By celebrating Thanksgiving with a turkey dinner, the Maya of Belize are continuing a tradition that goes back for centuries before the birth of Christ, and this will be reflected in the menu of Belize’s top eco resort during the 2012 Chaa Creek Thanksgiving holiday week.
Chaa Creek’s head chef Mario Alejandro Mendez Rivera, who is intimately familiar with Maya cuisine, said that he wanted his Thanksgiving degustation menu to reflect the importance of turkey in the Maya diet from ancient times up to the present day.
“I learned to cook from my mother and grandmother in Guatemala using Maya recipes passed down through generations, and in the course of my career I’ve mixed the style of the Highland Maya with influences from western Belize and east Caribbean Maya.
“Also, here at Chaa Creek many of our staff members are Maya, and believe me, this keeps it real. Our kitchen and service staff, for example, will say something like ‘at home we use more cacao in this turkey meal’, or, ‘my grandmother uses fresh allspice leaves in that sauce,’ and that’s been a wonderful way to pick up different elements and nuances of this centuries old style of cooking. It continues to fascinate me,” he said.
The Lodge at Chaa Creek is located in an area often referred to as the Heartland of the Maya and is situated between the two huge ancient metropolises of Caracol in Belize and Tikal in Guatemala. Owners Mick and Lucy Fleming, who began Chaa Creek as a small farm in the late 1970s and learned many of their organic farming techniques from their Maya neighbours, have always had a keen interest in Maya culture.
And Chef Mario, as he’s known, is passionate about the health benefits of a Maya diet.

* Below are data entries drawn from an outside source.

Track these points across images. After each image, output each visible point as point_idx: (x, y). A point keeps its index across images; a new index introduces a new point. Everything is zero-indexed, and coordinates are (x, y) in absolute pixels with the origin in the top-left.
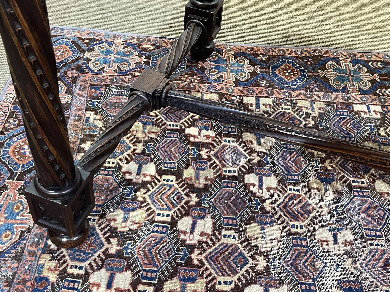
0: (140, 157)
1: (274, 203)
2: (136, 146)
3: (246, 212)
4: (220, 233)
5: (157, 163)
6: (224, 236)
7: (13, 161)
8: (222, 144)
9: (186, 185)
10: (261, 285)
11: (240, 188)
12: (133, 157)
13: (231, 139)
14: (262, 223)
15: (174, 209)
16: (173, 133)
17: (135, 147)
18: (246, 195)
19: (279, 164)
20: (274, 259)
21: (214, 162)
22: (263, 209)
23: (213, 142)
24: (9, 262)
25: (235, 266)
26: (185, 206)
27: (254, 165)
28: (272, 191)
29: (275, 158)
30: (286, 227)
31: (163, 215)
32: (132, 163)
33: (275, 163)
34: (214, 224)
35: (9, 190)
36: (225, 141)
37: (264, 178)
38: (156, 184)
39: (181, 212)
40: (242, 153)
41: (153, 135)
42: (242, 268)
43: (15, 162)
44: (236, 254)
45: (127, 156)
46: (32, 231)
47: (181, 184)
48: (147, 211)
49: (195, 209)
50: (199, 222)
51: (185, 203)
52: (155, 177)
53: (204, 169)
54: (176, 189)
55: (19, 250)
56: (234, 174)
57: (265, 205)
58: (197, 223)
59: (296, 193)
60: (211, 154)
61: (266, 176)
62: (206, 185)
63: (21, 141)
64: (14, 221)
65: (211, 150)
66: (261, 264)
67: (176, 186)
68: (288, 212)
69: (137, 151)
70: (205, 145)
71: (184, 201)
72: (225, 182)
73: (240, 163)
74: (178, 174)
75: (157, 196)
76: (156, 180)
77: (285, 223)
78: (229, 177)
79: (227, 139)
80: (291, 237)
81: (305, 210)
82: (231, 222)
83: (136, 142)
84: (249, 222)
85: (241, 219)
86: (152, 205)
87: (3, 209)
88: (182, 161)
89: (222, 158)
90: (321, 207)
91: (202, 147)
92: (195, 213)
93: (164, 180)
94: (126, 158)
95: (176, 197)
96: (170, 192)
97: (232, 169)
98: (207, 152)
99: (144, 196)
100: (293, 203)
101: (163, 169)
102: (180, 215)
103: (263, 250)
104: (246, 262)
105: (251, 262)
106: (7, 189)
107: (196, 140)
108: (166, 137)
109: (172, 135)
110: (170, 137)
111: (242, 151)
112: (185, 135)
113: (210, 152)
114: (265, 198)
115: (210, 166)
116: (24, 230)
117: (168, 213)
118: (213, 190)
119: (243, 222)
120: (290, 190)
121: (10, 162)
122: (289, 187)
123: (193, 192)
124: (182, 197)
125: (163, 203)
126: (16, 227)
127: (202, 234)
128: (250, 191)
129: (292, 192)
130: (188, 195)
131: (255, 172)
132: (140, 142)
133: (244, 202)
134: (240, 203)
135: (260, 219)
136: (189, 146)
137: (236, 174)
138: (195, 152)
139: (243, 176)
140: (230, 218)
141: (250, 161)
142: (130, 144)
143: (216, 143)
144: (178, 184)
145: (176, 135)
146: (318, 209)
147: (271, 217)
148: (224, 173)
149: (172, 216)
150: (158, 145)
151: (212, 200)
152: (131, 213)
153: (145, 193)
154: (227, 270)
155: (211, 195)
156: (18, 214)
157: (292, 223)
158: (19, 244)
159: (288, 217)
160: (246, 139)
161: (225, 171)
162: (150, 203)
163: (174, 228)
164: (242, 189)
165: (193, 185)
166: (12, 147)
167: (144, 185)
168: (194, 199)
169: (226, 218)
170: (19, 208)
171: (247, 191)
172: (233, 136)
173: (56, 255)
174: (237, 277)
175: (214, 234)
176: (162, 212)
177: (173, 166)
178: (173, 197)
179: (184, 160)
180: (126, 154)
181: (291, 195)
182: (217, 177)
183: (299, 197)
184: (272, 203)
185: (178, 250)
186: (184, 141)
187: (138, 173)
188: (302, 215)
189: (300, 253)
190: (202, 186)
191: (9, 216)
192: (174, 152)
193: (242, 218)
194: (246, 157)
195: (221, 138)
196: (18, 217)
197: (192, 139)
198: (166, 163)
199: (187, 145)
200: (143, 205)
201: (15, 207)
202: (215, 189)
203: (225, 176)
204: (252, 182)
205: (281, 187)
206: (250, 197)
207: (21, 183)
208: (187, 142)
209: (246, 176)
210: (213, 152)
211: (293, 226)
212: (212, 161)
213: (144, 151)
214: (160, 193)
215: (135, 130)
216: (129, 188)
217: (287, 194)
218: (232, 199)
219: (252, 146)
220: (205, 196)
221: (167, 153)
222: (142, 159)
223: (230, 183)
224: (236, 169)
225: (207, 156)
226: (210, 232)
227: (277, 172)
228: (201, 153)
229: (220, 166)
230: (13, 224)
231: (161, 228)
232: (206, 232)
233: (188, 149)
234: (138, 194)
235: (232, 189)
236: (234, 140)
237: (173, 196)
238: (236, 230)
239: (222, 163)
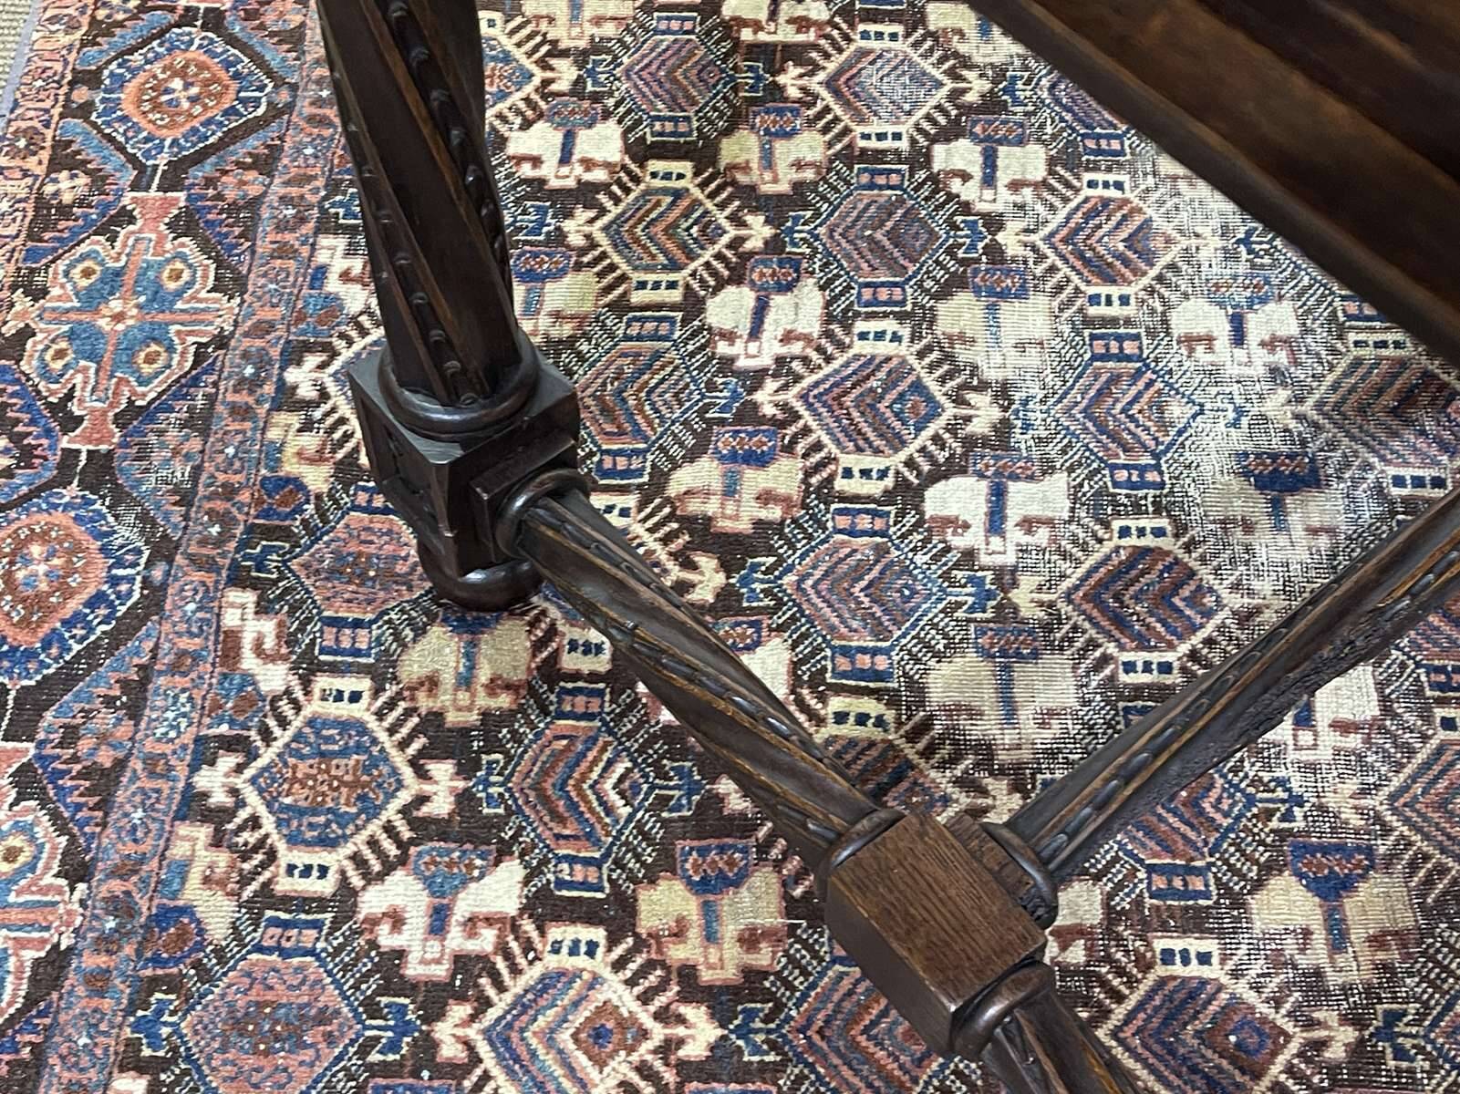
0: (566, 105)
1: (1033, 231)
2: (552, 69)
3: (937, 262)
4: (847, 329)
5: (628, 122)
6: (863, 336)
7: (140, 130)
8: (853, 47)
9: (730, 189)
10: (981, 475)
11: (916, 190)
12: (542, 104)
13: (888, 29)
14: (991, 293)
15: (693, 266)
16: (677, 19)
17: (549, 74)
18: (937, 209)
19: (1058, 101)
20: (1025, 402)
21: (827, 109)
22: (995, 252)
23: (822, 42)
24: (173, 435)
25: (897, 425)
26: (729, 254)
27: (968, 109)
28: (1027, 193)
29: (1044, 82)
30: (1071, 301)
31: (657, 285)
32: (540, 126)
33: (1043, 102)
34: (828, 304)
35: (140, 223)
36: (865, 36)
37: (1002, 150)
38: (627, 191)
39: (715, 274)
40: (924, 73)
41: (609, 30)
42: (919, 430)
43: (145, 134)
44: (903, 386)
45: (522, 105)
46: (233, 343)
47: (713, 186)
48: (601, 275)
49: (763, 262)
50: (777, 300)
51: (729, 246)
52: (624, 167)
53: (789, 135)
54: (696, 203)
55: (200, 402)
56: (897, 144)
57: (1000, 237)
58: (772, 303)
59: (1113, 193)
60: (815, 83)
61: (1010, 144)
62: (798, 186)
63: (157, 68)
64: (167, 317)
65: (816, 68)
66: (984, 415)
67: (696, 192)
68: (1081, 256)
69: (554, 87)
70: (794, 53)
71: (725, 239)
72: (865, 170)
73: (916, 105)
74: (703, 155)
75: (635, 226)
76: (625, 179)
77: (1069, 290)
78: (879, 155)
79: (873, 28)
80: (1086, 333)
81: (1139, 247)
82: (883, 294)
83: (549, 54)
84: (944, 292)
85: (920, 285)
86: (616, 259)
87: (129, 279)
88: (715, 109)
89: (856, 95)
90: (1197, 236)
91: (784, 61)
92: (762, 275)
93: (654, 175)
94: (519, 112)
95: (695, 229)
96: (677, 212)
97: (890, 129)
98: (801, 76)
99: (587, 229)
100: (1099, 226)
101: (649, 139)
102: (712, 283)
103: (992, 374)
104: (935, 411)
105: (950, 410)
106: (132, 220)
107: (763, 37)
108: (656, 32)
109: (675, 25)
110: (668, 32)
111: (926, 65)
112: (723, 21)
113: (811, 74)
114: (1001, 215)
115: (811, 122)
116: (204, 340)
117: (673, 277)
118: (824, 198)
119: (927, 292)
120: (1092, 184)
121: (130, 134)
122: (1087, 176)
123: (754, 211)
124: (718, 227)
125: (654, 250)
126: (178, 333)
127: (787, 338)
128: (951, 197)
129: (1100, 191)
130: (736, 220)
131: (972, 133)
132: (564, 54)
133: (931, 232)
134: (916, 236)
135: (983, 279)
136: (738, 59)
137: (904, 145)
138: (758, 78)
139: (928, 148)
140: (883, 284)
141: (955, 95)
142: (529, 65)
143: (834, 43)
144: (702, 186)
145: (688, 25)
146: (1184, 243)
147: (1022, 274)
148: (862, 143)
149: (687, 286)
150: (625, 60)
151: (822, 230)
152: (549, 286)
153: (591, 221)
154: (871, 435)
155: (817, 214)
156: (179, 294)
157: (1092, 290)
158: (195, 382)
159: (1079, 273)
160: (942, 25)
161: (866, 137)
162: (609, 250)
163: (696, 323)
164: (925, 192)
165: (753, 188)
166: (131, 87)
167: (585, 194)
168: (758, 231)
169: (867, 285)
170: (178, 277)
171: (941, 197)
172: (894, 17)
173: (318, 414)
174: (903, 455)
175: (828, 335)
176: (651, 278)
177: (683, 128)
178: (688, 229)
179: (722, 105)
180: (516, 98)
181: (1093, 202)
182: (837, 156)
183: (1120, 208)
184: (1027, 231)
185: (711, 386)
186: (717, 43)
187: (565, 159)
188: (1126, 262)
189: (1115, 379)
190: (783, 187)
191: (150, 301)
192: (685, 82)
193: (922, 281)
194: (940, 85)
195: (852, 26)
196: (179, 305)
197: (746, 35)
198: (658, 118)
199: (727, 55)
200: (585, 259)
201: (166, 274)
202: (832, 196)
203: (863, 151)
204: (959, 165)
205: (1061, 179)
206: (953, 214)
207: (177, 199)
208: (727, 45)
209: (939, 150)
210: (821, 76)
211: (1094, 300)
212: (820, 106)
213: (579, 81)
214: (641, 220)
215: (544, 13)
216: (538, 209)
217: (1080, 198)
218: (889, 224)
219: (963, 48)
220: (796, 220)
221: (661, 84)
222: (573, 112)
223: (881, 172)
224: (906, 128)
225: (803, 89)
226: (815, 329)
227: (1049, 130)
228: (781, 79)
229: (846, 119)
230: (167, 324)
231: (650, 326)
232: (801, 328)
233: (735, 68)
234: (568, 225)
235: (889, 192)
236: (899, 29)
237: (686, 225)
238: (901, 317)
239: (856, 109)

“We know that the ancient Maya had a very healthy diet and were able to feed huge populations for thousands of years, but many people have no idea how delicious it is,” he said. “For example turkey mole is a popular Mexican meal, but many people will be surprised to learn that cooking turkey with cacao, the raw ingredient of chocolate, goes back thousands of years and was a Maya staple. It’s unique, very healthy and incredibly delicious,” he added.
The Maya began as hunter gatherers in Mesoamerica, but from 1800 BC the culture began expanding rapidly and developed sophisticated agricultural, aquaculture and animal husbandry techniques to feed populations as large as Caracol’s peak of some 180,000 thousand people. While meat was not central to their diet, they hunted rainforest wildlife and domesticated animals. Turkey, known as ulum, was a favourite domesticated and wild food.
Turkey was, and remains a Maya favourite in soups and other dishes, and Chef Mario said it will feature in a Chaa Creek Thanksgiving he expects will be “memorable”.
“Thanksgiving vacations at Chaa Creek are always a special combination of the traditional and the exotic, and this year, with the approach of the 2012 Maya Winter Solstice, we’ll be pulling out all stops. I love traditional turkey dinners, and am really looking forward to working with this wonderful Maya influence as well. With so many fresh ingredients from the Chaa Creek Maya Organic Farm and an abundance of turkeys to work with, I’m, already excited at the prospect of presenting something truly exceptional.
“Pumpkin in various forms was another Maya favourite, but rest assured we’ll also have the traditional pumpkin pies our guests are familiar with. In fact, I’m confident our Chaa Creek 2012 Thanksgiving guests will go away with memories of a truly unique presentation where the familiar meets the exotic to produce something exceptional. I’m looking forward to it,” Chef Mario said.